Would you return each record that follows word for word, without its pictures?

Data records

════════════════════

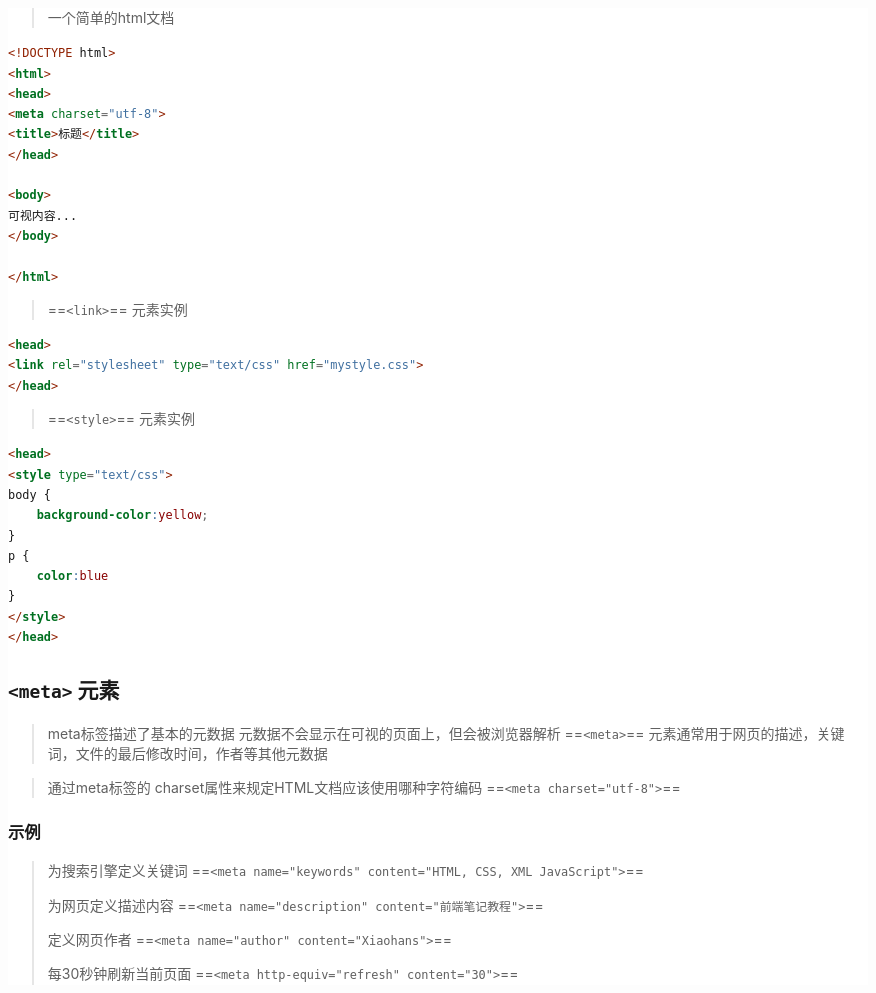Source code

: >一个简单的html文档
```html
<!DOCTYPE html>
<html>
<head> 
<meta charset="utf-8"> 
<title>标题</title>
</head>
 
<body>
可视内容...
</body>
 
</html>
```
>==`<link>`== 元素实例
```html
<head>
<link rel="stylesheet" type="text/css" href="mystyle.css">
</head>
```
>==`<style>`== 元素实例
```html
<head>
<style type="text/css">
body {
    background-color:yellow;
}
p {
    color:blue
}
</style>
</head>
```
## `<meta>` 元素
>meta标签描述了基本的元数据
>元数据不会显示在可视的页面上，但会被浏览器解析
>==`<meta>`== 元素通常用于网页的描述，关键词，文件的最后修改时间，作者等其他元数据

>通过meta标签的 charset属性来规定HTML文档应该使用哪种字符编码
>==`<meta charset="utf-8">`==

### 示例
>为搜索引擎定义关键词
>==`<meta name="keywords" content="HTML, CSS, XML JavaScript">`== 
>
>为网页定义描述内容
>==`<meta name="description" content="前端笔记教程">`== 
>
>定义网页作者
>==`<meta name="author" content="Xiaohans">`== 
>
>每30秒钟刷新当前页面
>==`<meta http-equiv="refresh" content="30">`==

════════════════════

> **Written answer**
Source code

: >一个简单的html文档
```html
<!DOCTYPE html>
<html>
<head> 
<meta charset="utf-8"> 
<title>标题</title>
</head>
 
<body>
可视内容...
</body>
 
</html>
```
>==`<link>`== 元素实例
```html
<head>
<link rel="stylesheet" type="text/css" href="mystyle.css">
</head>
```
>==`<style>`== 元素实例
```html
<head>
<style type="text/css">
body {
    background-color:yellow;
}
p {
    color:blue
}
</style>
</head>
```
## `<meta>` 元素
>meta标签描述了基本的元数据
>元数据不会显示在可视的页面上，但会被浏览器解析
>==`<meta>`== 元素通常用于网页的描述，关键词，文件的最后修改时间，作者等其他元数据

>通过meta标签的 charset属性来规定HTML文档应该使用哪种字符编码
>==`<meta charset="utf-8">`==

### 示例
>为搜索引擎定义关键词
>==`<meta name="keywords" content="HTML, CSS, XML JavaScript">`== 
>
>为网页定义描述内容
>==`<meta name="description" content="前端笔记教程">`== 
>
>定义网页作者
>==`<meta name="author" content="Xiaohans">`== 
>
>每30秒钟刷新当前页面
>==`<meta http-equiv="refresh" content="30">`==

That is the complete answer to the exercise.